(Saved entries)

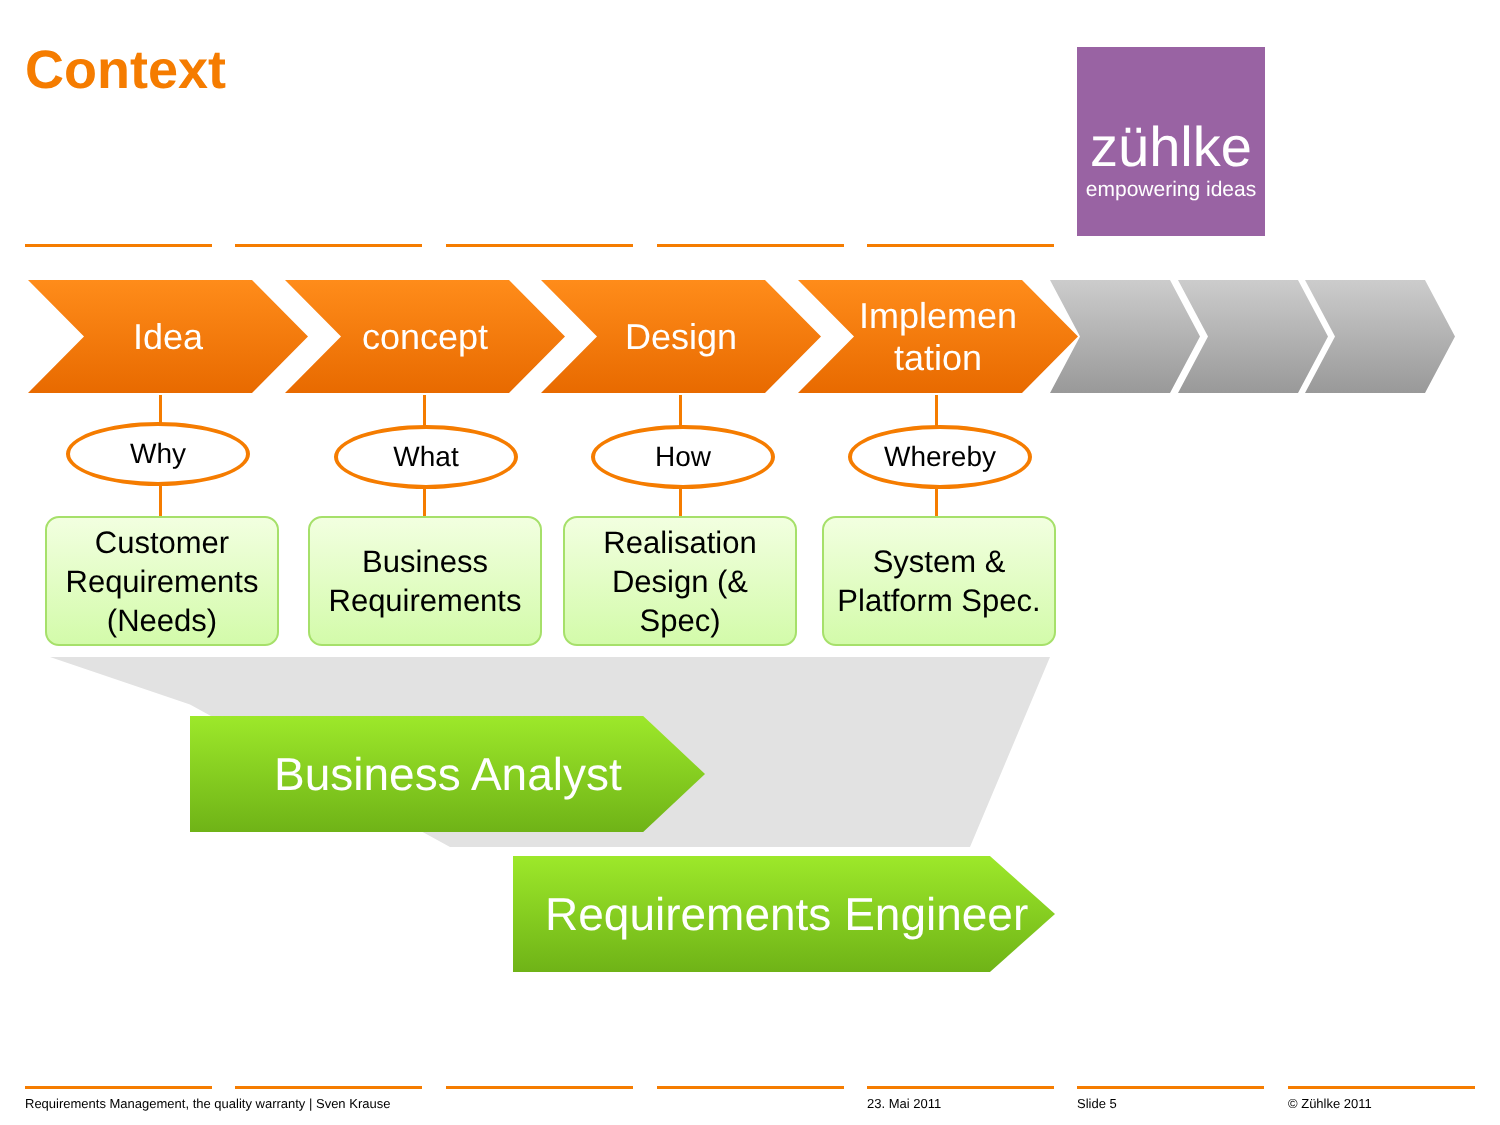Context
zühlke
empowering ideas
Idea concept Design
Implemen
tation
Why What How Whereby
Customer
Requirements
(Needs)
Business
Requirements
Realisation
Design (&
Spec)
System &
Platform Spec.
Business Analyst
Requirements Engineer
Requirements Management, the quality warranty | Sven Krause
23. Mai 2011 Slide 5 © Zühlke 2011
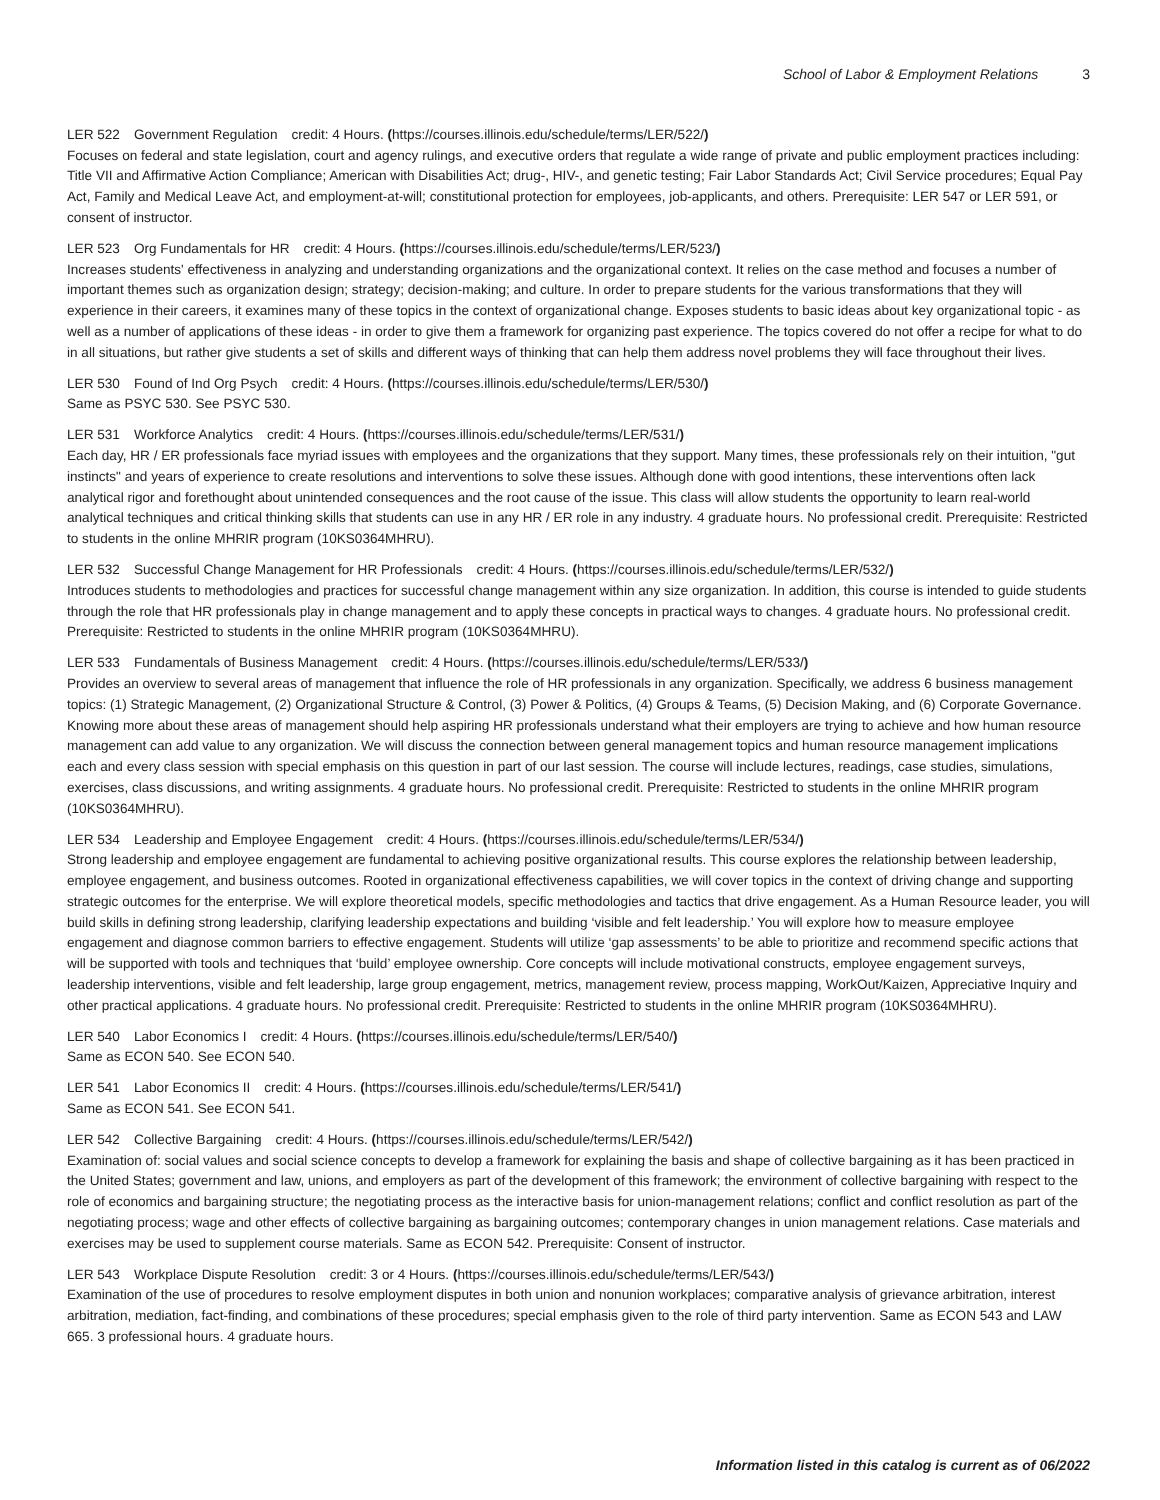School of Labor & Employment Relations 3
LER 522 Government Regulation credit: 4 Hours. (https://courses.illinois.edu/schedule/terms/LER/522/)
Focuses on federal and state legislation, court and agency rulings, and executive orders that regulate a wide range of private and public employment practices including: Title VII and Affirmative Action Compliance; American with Disabilities Act; drug-, HIV-, and genetic testing; Fair Labor Standards Act; Civil Service procedures; Equal Pay Act, Family and Medical Leave Act, and employment-at-will; constitutional protection for employees, job-applicants, and others. Prerequisite: LER 547 or LER 591, or consent of instructor.
LER 523 Org Fundamentals for HR credit: 4 Hours. (https://courses.illinois.edu/schedule/terms/LER/523/)
Increases students' effectiveness in analyzing and understanding organizations and the organizational context. It relies on the case method and focuses a number of important themes such as organization design; strategy; decision-making; and culture. In order to prepare students for the various transformations that they will experience in their careers, it examines many of these topics in the context of organizational change. Exposes students to basic ideas about key organizational topic - as well as a number of applications of these ideas - in order to give them a framework for organizing past experience. The topics covered do not offer a recipe for what to do in all situations, but rather give students a set of skills and different ways of thinking that can help them address novel problems they will face throughout their lives.
LER 530 Found of Ind Org Psych credit: 4 Hours. (https://courses.illinois.edu/schedule/terms/LER/530/)
Same as PSYC 530. See PSYC 530.
LER 531 Workforce Analytics credit: 4 Hours. (https://courses.illinois.edu/schedule/terms/LER/531/)
Each day, HR / ER professionals face myriad issues with employees and the organizations that they support. Many times, these professionals rely on their intuition, "gut instincts" and years of experience to create resolutions and interventions to solve these issues. Although done with good intentions, these interventions often lack analytical rigor and forethought about unintended consequences and the root cause of the issue. This class will allow students the opportunity to learn real-world analytical techniques and critical thinking skills that students can use in any HR / ER role in any industry. 4 graduate hours. No professional credit. Prerequisite: Restricted to students in the online MHRIR program (10KS0364MHRU).
LER 532 Successful Change Management for HR Professionals credit: 4 Hours. (https://courses.illinois.edu/schedule/terms/LER/532/)
Introduces students to methodologies and practices for successful change management within any size organization. In addition, this course is intended to guide students through the role that HR professionals play in change management and to apply these concepts in practical ways to changes. 4 graduate hours. No professional credit. Prerequisite: Restricted to students in the online MHRIR program (10KS0364MHRU).
LER 533 Fundamentals of Business Management credit: 4 Hours. (https://courses.illinois.edu/schedule/terms/LER/533/)
Provides an overview to several areas of management that influence the role of HR professionals in any organization. Specifically, we address 6 business management topics: (1) Strategic Management, (2) Organizational Structure & Control, (3) Power & Politics, (4) Groups & Teams, (5) Decision Making, and (6) Corporate Governance. Knowing more about these areas of management should help aspiring HR professionals understand what their employers are trying to achieve and how human resource management can add value to any organization. We will discuss the connection between general management topics and human resource management implications each and every class session with special emphasis on this question in part of our last session. The course will include lectures, readings, case studies, simulations, exercises, class discussions, and writing assignments. 4 graduate hours. No professional credit. Prerequisite: Restricted to students in the online MHRIR program (10KS0364MHRU).
LER 534 Leadership and Employee Engagement credit: 4 Hours. (https://courses.illinois.edu/schedule/terms/LER/534/)
Strong leadership and employee engagement are fundamental to achieving positive organizational results. This course explores the relationship between leadership, employee engagement, and business outcomes. Rooted in organizational effectiveness capabilities, we will cover topics in the context of driving change and supporting strategic outcomes for the enterprise. We will explore theoretical models, specific methodologies and tactics that drive engagement. As a Human Resource leader, you will build skills in defining strong leadership, clarifying leadership expectations and building ‘visible and felt leadership.’ You will explore how to measure employee engagement and diagnose common barriers to effective engagement. Students will utilize ‘gap assessments’ to be able to prioritize and recommend specific actions that will be supported with tools and techniques that ‘build’ employee ownership. Core concepts will include motivational constructs, employee engagement surveys, leadership interventions, visible and felt leadership, large group engagement, metrics, management review, process mapping, WorkOut/Kaizen, Appreciative Inquiry and other practical applications. 4 graduate hours. No professional credit. Prerequisite: Restricted to students in the online MHRIR program (10KS0364MHRU).
LER 540 Labor Economics I credit: 4 Hours. (https://courses.illinois.edu/schedule/terms/LER/540/)
Same as ECON 540. See ECON 540.
LER 541 Labor Economics II credit: 4 Hours. (https://courses.illinois.edu/schedule/terms/LER/541/)
Same as ECON 541. See ECON 541.
LER 542 Collective Bargaining credit: 4 Hours. (https://courses.illinois.edu/schedule/terms/LER/542/)
Examination of: social values and social science concepts to develop a framework for explaining the basis and shape of collective bargaining as it has been practiced in the United States; government and law, unions, and employers as part of the development of this framework; the environment of collective bargaining with respect to the role of economics and bargaining structure; the negotiating process as the interactive basis for union-management relations; conflict and conflict resolution as part of the negotiating process; wage and other effects of collective bargaining as bargaining outcomes; contemporary changes in union management relations. Case materials and exercises may be used to supplement course materials. Same as ECON 542. Prerequisite: Consent of instructor.
LER 543 Workplace Dispute Resolution credit: 3 or 4 Hours. (https://courses.illinois.edu/schedule/terms/LER/543/)
Examination of the use of procedures to resolve employment disputes in both union and nonunion workplaces; comparative analysis of grievance arbitration, interest arbitration, mediation, fact-finding, and combinations of these procedures; special emphasis given to the role of third party intervention. Same as ECON 543 and LAW 665. 3 professional hours. 4 graduate hours.
Information listed in this catalog is current as of 06/2022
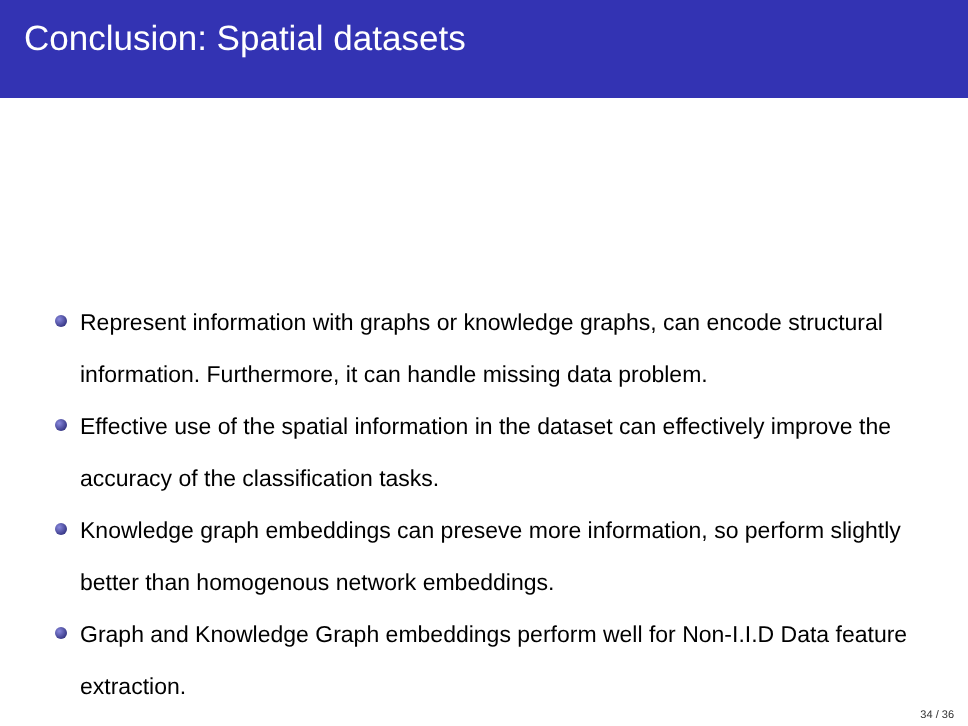Conclusion: Spatial datasets
Represent information with graphs or knowledge graphs, can encode structural information. Furthermore, it can handle missing data problem.
Effective use of the spatial information in the dataset can effectively improve the accuracy of the classification tasks.
Knowledge graph embeddings can preseve more information, so perform slightly better than homogenous network embeddings.
Graph and Knowledge Graph embeddings perform well for Non-I.I.D Data feature extraction.
34 / 36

• Requirement
Figure out how many lines of the data hold "embeddings", and answer with the number only.

• Written answer
2